Poor Shammai and Rabban Gamliel, you want to feel sorry for them, sometimes it seems like they can do no right in the Talmud’s eyes.  They just can’t seem to grasp the significance of community, of life, that Torah without these just fails and fades.

One who saw a flame and did not make use of its light, or if he made use of the light but did not witness the flame, may not recite a blessing.    

It is not enough to passively admire the radiance of the light, we must also make good use of it,  we must become enlightened.

One may recite a blessing over smouldering coals just as he does over a candle; however, over dimming coals, one may not recite a blessing.

What are smouldering coals? Rav Ĥisda said: Smouldering coals are any coals such that if one places a wood chip among them, it ignites on its own without fanning the flame.

If a light can re-kindle our fire, then it is worthy of a blessing, no matter how much its strength may be fading.

They who go down to the sea in ships, who do business in great waters; they see the works of the Lord. For He commands and raises the stormy wind which lifts up the waves thereof.  They mount up to the heaven, they go down again to the depths: their soul is melted because of trouble. 

They reel to and fro, and stagger like a drunken man, and are at their wits’ end.  Then they cry unto the Lord in their trouble, and He brings them out of their distress.  He makes the storm calm, so the waves thereof are still.  Then are they glad because they be quiet; so He brings them unto their desired haven.  They are grateful to God for His loving-kindness and His wonders for mankind.   (Psalms 127:23-31).

It is sometimes when we are wrestling  in the stormy depths that we best grasp the import and meaning of the Divine, when we might sense anew its Power of salvation.

Why does it begin with the altar and conclude with the table?  [asked of a verse in Eziekel]

Rabbi Yoĥanan and Rabbi Elazar both say: As long as the Temple stood, the altar atoned for Israel’s transgressions.
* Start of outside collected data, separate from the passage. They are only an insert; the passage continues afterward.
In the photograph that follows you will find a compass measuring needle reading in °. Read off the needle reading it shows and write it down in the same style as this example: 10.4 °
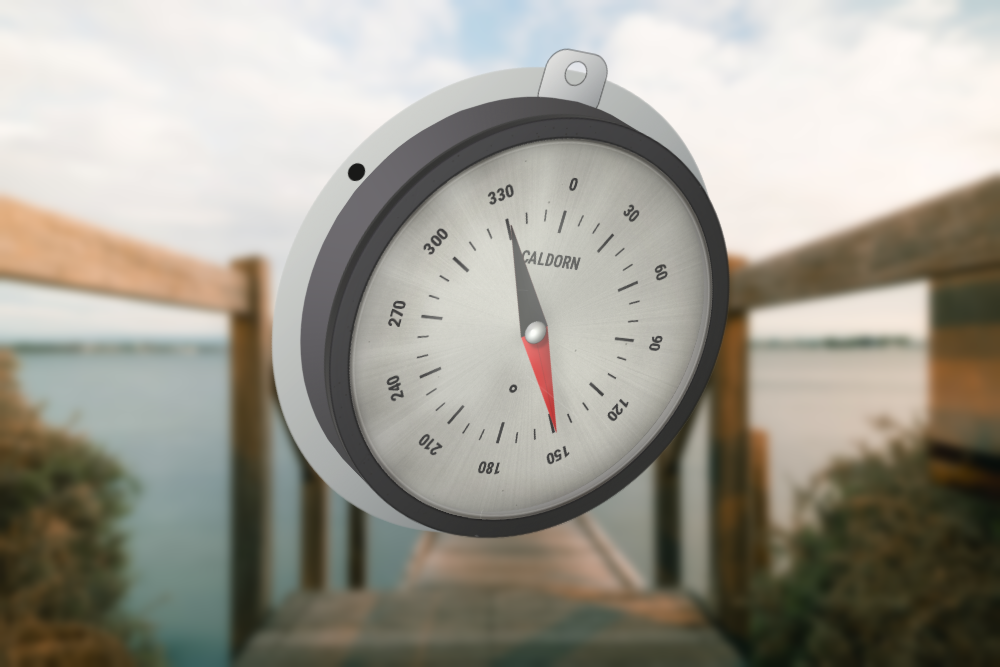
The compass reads 150 °
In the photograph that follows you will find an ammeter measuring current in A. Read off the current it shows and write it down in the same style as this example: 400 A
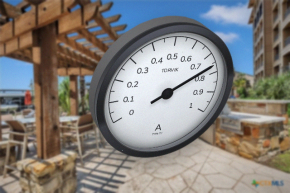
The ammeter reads 0.75 A
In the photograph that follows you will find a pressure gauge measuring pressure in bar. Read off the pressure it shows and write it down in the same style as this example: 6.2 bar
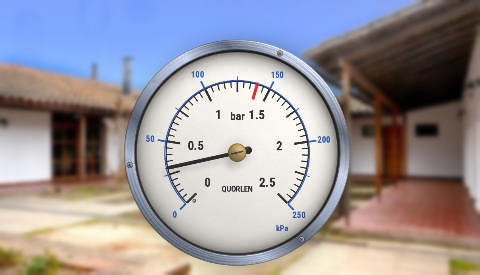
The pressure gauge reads 0.3 bar
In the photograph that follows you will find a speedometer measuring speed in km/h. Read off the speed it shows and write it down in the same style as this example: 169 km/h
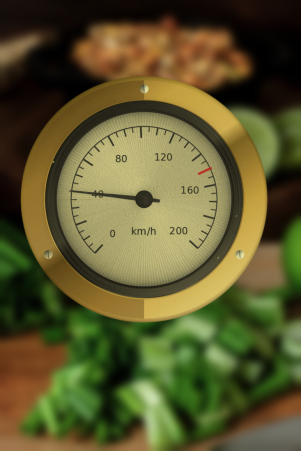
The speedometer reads 40 km/h
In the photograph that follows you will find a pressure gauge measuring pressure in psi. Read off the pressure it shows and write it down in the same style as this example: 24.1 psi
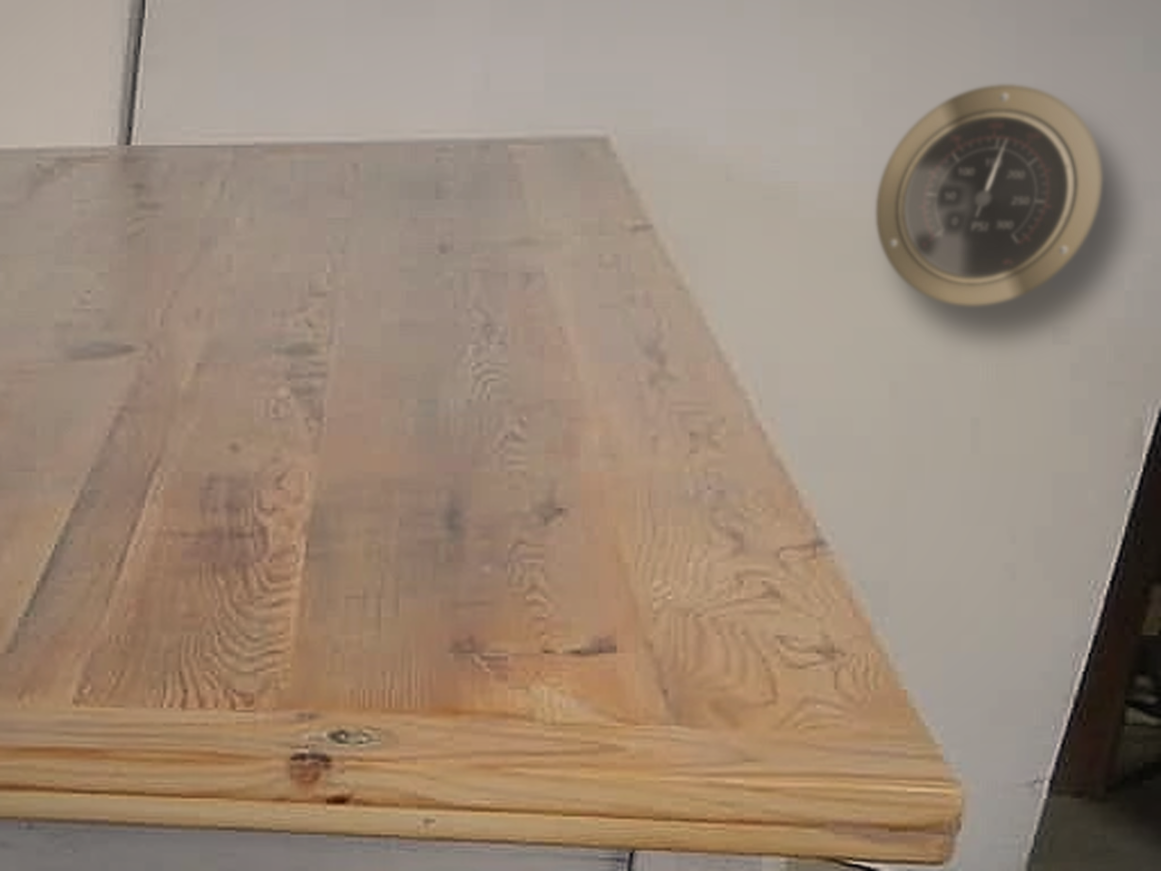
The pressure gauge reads 160 psi
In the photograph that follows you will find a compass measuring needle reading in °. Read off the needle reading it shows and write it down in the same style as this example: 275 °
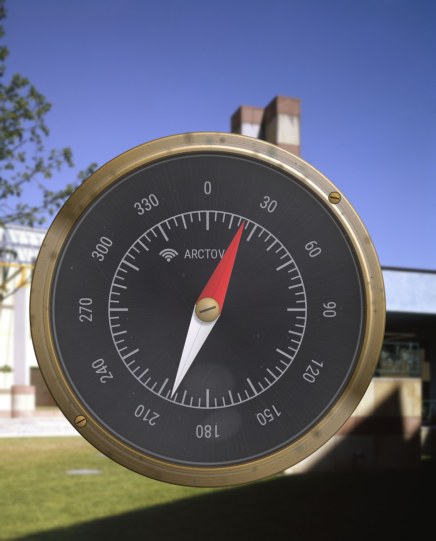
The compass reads 22.5 °
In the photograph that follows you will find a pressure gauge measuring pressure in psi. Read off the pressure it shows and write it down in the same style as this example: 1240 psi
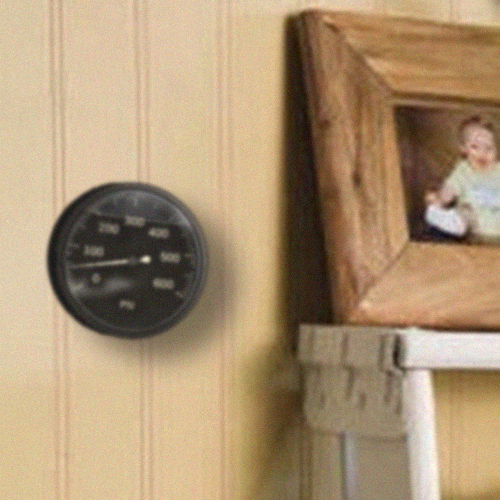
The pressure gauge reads 50 psi
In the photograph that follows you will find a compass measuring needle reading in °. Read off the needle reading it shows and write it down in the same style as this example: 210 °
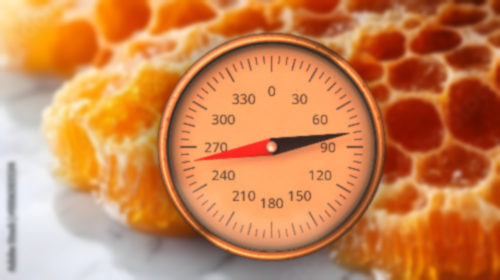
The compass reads 260 °
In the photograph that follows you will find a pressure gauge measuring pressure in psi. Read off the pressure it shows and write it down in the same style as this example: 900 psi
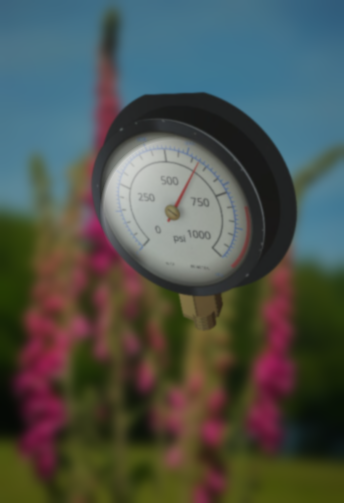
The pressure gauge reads 625 psi
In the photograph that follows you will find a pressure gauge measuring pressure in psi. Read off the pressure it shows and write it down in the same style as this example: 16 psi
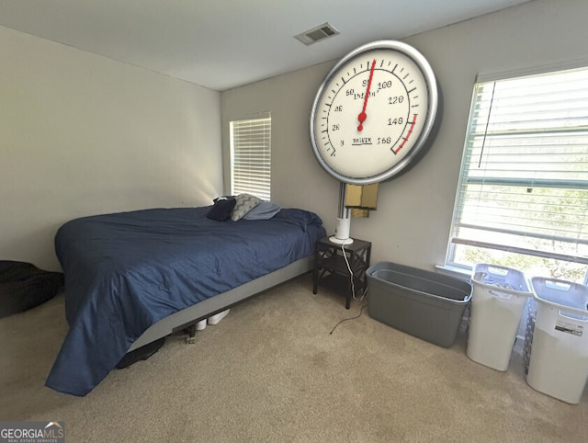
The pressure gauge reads 85 psi
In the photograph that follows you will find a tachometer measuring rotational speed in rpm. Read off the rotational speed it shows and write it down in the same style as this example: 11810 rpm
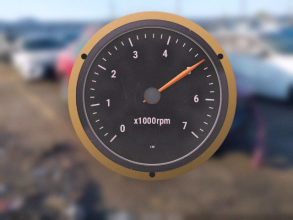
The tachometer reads 5000 rpm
Now that it is destroyed, a person’s table atones for his transgressions.

Our table is our personal altar, we may use it for the highest offerings, or we may disgrace ourselves by defiling it.

Perhaps you were in God’s shadow – betzel’el – and this is how you knew?

Thus Moshe addresses Betzalel.  The artist lives in the Shadow of the Divine, that is his essence.

Betzalel knew how to bring together the symbols with which heaven and earth were created.

To create is to mimic the Divine, to fulfil our most exalted task on earth.

Rabbi Yoĥanan said: The Holy One, Blessed be He, only grants wisdom to one who already possesses wisdom.

We must put in the groundwork; enlightenment is only granted once there exists something worthy of the light.

Rav Ĥisda said: A dream not interpreted is like a letter not read.

I take this at face value – it is a missed opportunity.  How you could receive an intriguing letter and not want to read it?

And yet, interpretation is not everything:

A bad dream, his sadness is enough for him; a good dream, his joy is enough for him.

Sometimes it’s about how the dream makes us feel, about the reality it creates, not just about what it might stand for or hint at.

And so a practice developed for dealing with disturbing dreams, one would seek out three friends and ask them to ‘improve’ it.  How would this be done?

They would recite three verses of transformation, three verses of redemption and three verses of peace.

May we be transformed, may we be redeemed, may we be granted peace.

Rabbi Bena’a said: There were twenty-four interpreters of dreams in Jerusalem. One time, I dreamed a dream and went to each of them to interpret it. What one interpreted for me the other did not interpret for me, and, nevertheless, all of the interpretations were fulfilled in me.

Interpretation isn’t about decoding, it can be a creative act much like the dream itself, a vehicle for the emergence of meaning.

Rabbi Yochanan said:  If one awoke, and a specific verse [thought formulation] emerged in his thought, this is a minor prophecy.

In sleep we give up the battles of the daytime, we surrender to the mysterious undercurrents of the mind, to the unstructured mythical imagination which lies in its depths.

This is to enter into another realm entirely, the realm of metaphor, wherein we might just hear the still, small voice of the Divine whispering to us.